In his teens, Copple worked at Napa
State Hospital's
cafeteria as a cashier and stock boy. A coworker, who wished to remain
anonymous, worked with Copple at Napa State
and recalled him as a friend who helped her through some tough times.
"My ... (fiance) was killed and he wrote me a beautiful card of
sympathy to help me get through this," she said. "He told me
things happen for a reason, and we get through it with the help of loved
ones."
She said Copple and Lily, then dating, would often spend lunches together
reading Bible passages to each other. Copple never smoked during smoke
breaks and didn't drink alcohol, she said.
"This is really hard for me," she said. "He was a good
boy, when I knew him. The Eric that people know now is not the Eric I
knew."
Copple stopped working at the cafeteria during college, she said. When he
left, the only news she'd hear about Copple and Lily came from Copple's
father, who also worked at the hospital.

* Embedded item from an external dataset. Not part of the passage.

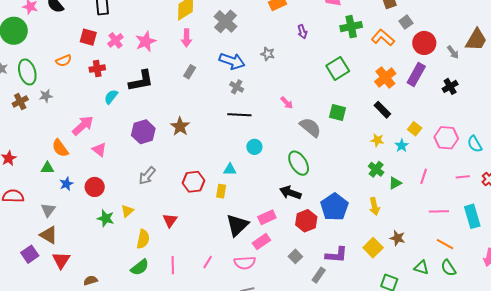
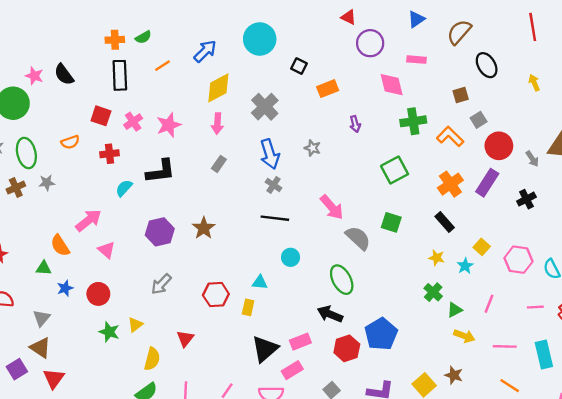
blue arrow: (232, 61) -> (270, 154), turned 50
pink arrow: (287, 103) -> (332, 207), size x1.6
yellow arrow: (374, 206) -> (464, 336), moved, turned -60

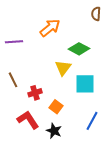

She was invited to Copple and
Lily's wedding in Napa,
she said, but didn't attend.
"He was such a wonderful, warm person. He was like one of my
kids," she said. "This one I don't know, he's so blank. I don't
know who this is. I believe there are things that can happen to people to
make them snap."
Following the deaths of Insogna and Mazzara, Copple lived in Napa and went about
a daily routine, authorities said.
"People are capable of separating different parts of their
personalities ... shutting off part of yourself that you don't feel
comfortable confronting ... something you can't integrate into your
everyday personality you present to the world," said Robin Merrill
Payne, adult services supervisor with the Napa County Department of Health
and Human Services. "Our personalities can do amazing things. The
internal structure of the mind can suppress certain drives and urges to a
point where you believe they don't exist."

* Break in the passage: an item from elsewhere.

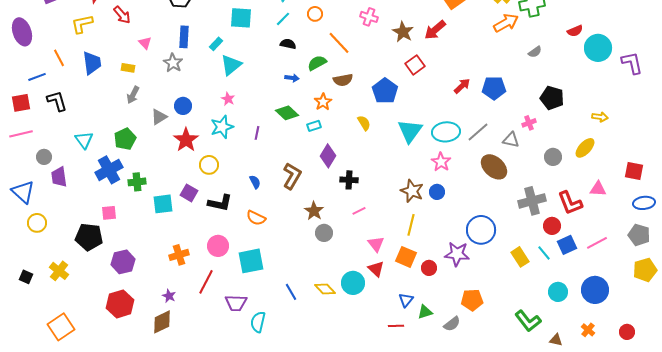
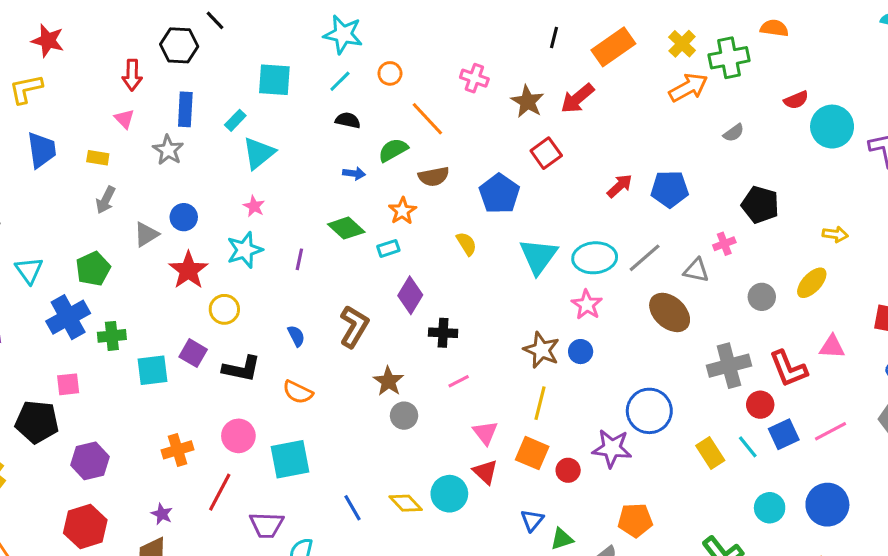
red arrow: (122, 15) -> (132, 75), moved, turned 42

Merrill Payne said mental illness or substance abuse
are risk factors that can cause people to do things they know are
wrong. "Look at serial killers. They can live in their communities,
be clowns at kid's birthday parties and then when no one is looking, they
do these terrible things. You are more at risk developing a mental
illness at a younger age."
Copple is being held without bail in the county jail. He is scheduled to
be arraigned on Oct. 13.
Register staff writer Carlos Villatoro contributed to this story.